*What to produce*
I would like every entry below written out exactly.

(Data for the task)

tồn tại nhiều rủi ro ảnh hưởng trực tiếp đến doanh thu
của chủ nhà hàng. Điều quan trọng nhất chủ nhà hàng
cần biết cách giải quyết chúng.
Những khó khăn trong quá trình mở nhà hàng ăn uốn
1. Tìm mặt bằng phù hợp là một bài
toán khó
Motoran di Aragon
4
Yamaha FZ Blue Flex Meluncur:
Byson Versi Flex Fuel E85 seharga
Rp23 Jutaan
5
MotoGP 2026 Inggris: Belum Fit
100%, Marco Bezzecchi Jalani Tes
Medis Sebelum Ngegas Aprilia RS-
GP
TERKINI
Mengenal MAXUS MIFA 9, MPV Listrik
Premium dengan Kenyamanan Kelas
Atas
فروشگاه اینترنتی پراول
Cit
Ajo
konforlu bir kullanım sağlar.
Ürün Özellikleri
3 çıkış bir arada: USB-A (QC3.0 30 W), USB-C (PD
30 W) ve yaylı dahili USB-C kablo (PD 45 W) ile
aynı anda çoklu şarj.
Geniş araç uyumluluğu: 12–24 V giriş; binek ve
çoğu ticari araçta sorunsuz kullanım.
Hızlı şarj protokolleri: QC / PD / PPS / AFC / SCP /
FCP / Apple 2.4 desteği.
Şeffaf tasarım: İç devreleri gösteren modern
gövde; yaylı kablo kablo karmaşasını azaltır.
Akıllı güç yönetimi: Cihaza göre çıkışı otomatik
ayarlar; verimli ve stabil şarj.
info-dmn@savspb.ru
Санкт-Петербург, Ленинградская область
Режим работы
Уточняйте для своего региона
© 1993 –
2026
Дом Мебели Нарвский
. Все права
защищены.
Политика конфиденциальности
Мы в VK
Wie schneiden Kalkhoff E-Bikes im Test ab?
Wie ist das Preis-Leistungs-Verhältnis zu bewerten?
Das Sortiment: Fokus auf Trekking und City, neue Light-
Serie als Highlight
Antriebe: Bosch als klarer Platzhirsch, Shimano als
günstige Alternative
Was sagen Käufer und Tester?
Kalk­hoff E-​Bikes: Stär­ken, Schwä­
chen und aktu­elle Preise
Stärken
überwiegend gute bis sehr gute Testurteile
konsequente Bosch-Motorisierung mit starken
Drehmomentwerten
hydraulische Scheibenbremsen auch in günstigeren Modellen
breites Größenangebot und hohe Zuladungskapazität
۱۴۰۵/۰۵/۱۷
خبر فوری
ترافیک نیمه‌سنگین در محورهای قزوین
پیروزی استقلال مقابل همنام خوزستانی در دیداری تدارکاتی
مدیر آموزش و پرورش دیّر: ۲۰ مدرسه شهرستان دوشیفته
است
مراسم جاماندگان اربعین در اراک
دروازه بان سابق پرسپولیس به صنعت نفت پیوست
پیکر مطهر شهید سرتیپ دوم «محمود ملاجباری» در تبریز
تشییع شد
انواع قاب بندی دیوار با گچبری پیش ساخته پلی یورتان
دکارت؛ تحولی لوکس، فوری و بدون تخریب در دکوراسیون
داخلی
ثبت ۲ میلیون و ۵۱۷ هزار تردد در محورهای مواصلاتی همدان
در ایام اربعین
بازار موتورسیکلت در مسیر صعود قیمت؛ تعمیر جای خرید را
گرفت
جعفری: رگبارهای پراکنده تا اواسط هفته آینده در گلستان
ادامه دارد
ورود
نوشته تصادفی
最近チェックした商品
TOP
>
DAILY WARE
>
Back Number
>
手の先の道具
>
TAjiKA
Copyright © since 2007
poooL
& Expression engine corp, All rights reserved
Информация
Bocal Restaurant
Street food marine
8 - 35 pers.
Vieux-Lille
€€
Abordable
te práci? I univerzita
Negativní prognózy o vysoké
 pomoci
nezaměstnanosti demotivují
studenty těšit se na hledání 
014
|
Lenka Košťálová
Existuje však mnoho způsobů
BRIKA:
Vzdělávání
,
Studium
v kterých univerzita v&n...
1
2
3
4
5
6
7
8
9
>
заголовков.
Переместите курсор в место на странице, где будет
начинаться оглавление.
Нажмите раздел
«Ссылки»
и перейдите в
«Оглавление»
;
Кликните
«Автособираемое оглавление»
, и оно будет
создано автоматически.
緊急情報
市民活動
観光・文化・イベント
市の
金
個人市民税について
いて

(End Data for the task)

*Result of this exercise*
tồn tại nhiều rủi ro ảnh hưởng trực tiếp đến doanh thu
của chủ nhà hàng. Điều quan trọng nhất chủ nhà hàng
cần biết cách giải quyết chúng.
Những khó khăn trong quá trình mở nhà hàng ăn uốn
1. Tìm mặt bằng phù hợp là một bài
toán khó
Motoran di Aragon
4
Yamaha FZ Blue Flex Meluncur:
Byson Versi Flex Fuel E85 seharga
Rp23 Jutaan
5
MotoGP 2026 Inggris: Belum Fit
100%, Marco Bezzecchi Jalani Tes
Medis Sebelum Ngegas Aprilia RS-
GP
TERKINI
Mengenal MAXUS MIFA 9, MPV Listrik
Premium dengan Kenyamanan Kelas
Atas
فروشگاه اینترنتی پراول
Cit
Ajo
konforlu bir kullanım sağlar.
Ürün Özellikleri
3 çıkış bir arada: USB-A (QC3.0 30 W), USB-C (PD
30 W) ve yaylı dahili USB-C kablo (PD 45 W) ile
aynı anda çoklu şarj.
Geniş araç uyumluluğu: 12–24 V giriş; binek ve
çoğu ticari araçta sorunsuz kullanım.
Hızlı şarj protokolleri: QC / PD / PPS / AFC / SCP /
FCP / Apple 2.4 desteği.
Şeffaf tasarım: İç devreleri gösteren modern
gövde; yaylı kablo kablo karmaşasını azaltır.
Akıllı güç yönetimi: Cihaza göre çıkışı otomatik
ayarlar; verimli ve stabil şarj.
info-dmn@savspb.ru
Санкт-Петербург, Ленинградская область
Режим работы
Уточняйте для своего региона
© 1993 –
2026
Дом Мебели Нарвский
. Все права
защищены.
Политика конфиденциальности
Мы в VK
Wie schneiden Kalkhoff E-Bikes im Test ab?
Wie ist das Preis-Leistungs-Verhältnis zu bewerten?
Das Sortiment: Fokus auf Trekking und City, neue Light-
Serie als Highlight
Antriebe: Bosch als klarer Platzhirsch, Shimano als
günstige Alternative
Was sagen Käufer und Tester?
Kalk­hoff E-​Bikes: Stär­ken, Schwä­
chen und aktu­elle Preise
Stärken
überwiegend gute bis sehr gute Testurteile
konsequente Bosch-Motorisierung mit starken
Drehmomentwerten
hydraulische Scheibenbremsen auch in günstigeren Modellen
breites Größenangebot und hohe Zuladungskapazität
۱۴۰۵/۰۵/۱۷
خبر فوری
ترافیک نیمه‌سنگین در محورهای قزوین
پیروزی استقلال مقابل همنام خوزستانی در دیداری تدارکاتی
مدیر آموزش و پرورش دیّر: ۲۰ مدرسه شهرستان دوشیفته
است
مراسم جاماندگان اربعین در اراک
دروازه بان سابق پرسپولیس به صنعت نفت پیوست
پیکر مطهر شهید سرتیپ دوم «محمود ملاجباری» در تبریز
تشییع شد
انواع قاب بندی دیوار با گچبری پیش ساخته پلی یورتان
دکارت؛ تحولی لوکس، فوری و بدون تخریب در دکوراسیون
داخلی
ثبت ۲ میلیون و ۵۱۷ هزار تردد در محورهای مواصلاتی همدان
در ایام اربعین
بازار موتورسیکلت در مسیر صعود قیمت؛ تعمیر جای خرید را
گرفت
جعفری: رگبارهای پراکنده تا اواسط هفته آینده در گلستان
ادامه دارد
ورود
نوشته تصادفی
最近チェックした商品
TOP
>
DAILY WARE
>
Back Number
>
手の先の道具
>
TAjiKA
Copyright © since 2007
poooL
& Expression engine corp, All rights reserved
Информация
Bocal Restaurant
Street food marine
8 - 35 pers.
Vieux-Lille
€€
Abordable
te práci? I univerzita
Negativní prognózy o vysoké
 pomoci
nezaměstnanosti demotivují
studenty těšit se na hledání 
014
|
Lenka Košťálová
Existuje však mnoho způsobů
BRIKA:
Vzdělávání
,
Studium
v kterých univerzita v&n...
1
2
3
4
5
6
7
8
9
>
заголовков.
Переместите курсор в место на странице, где будет
начинаться оглавление.
Нажмите раздел
«Ссылки»
и перейдите в
«Оглавление»
;
Кликните
«Автособираемое оглавление»
, и оно будет
создано автоматически.
緊急情報
市民活動
観光・文化・イベント
市の
金
個人市民税について
いて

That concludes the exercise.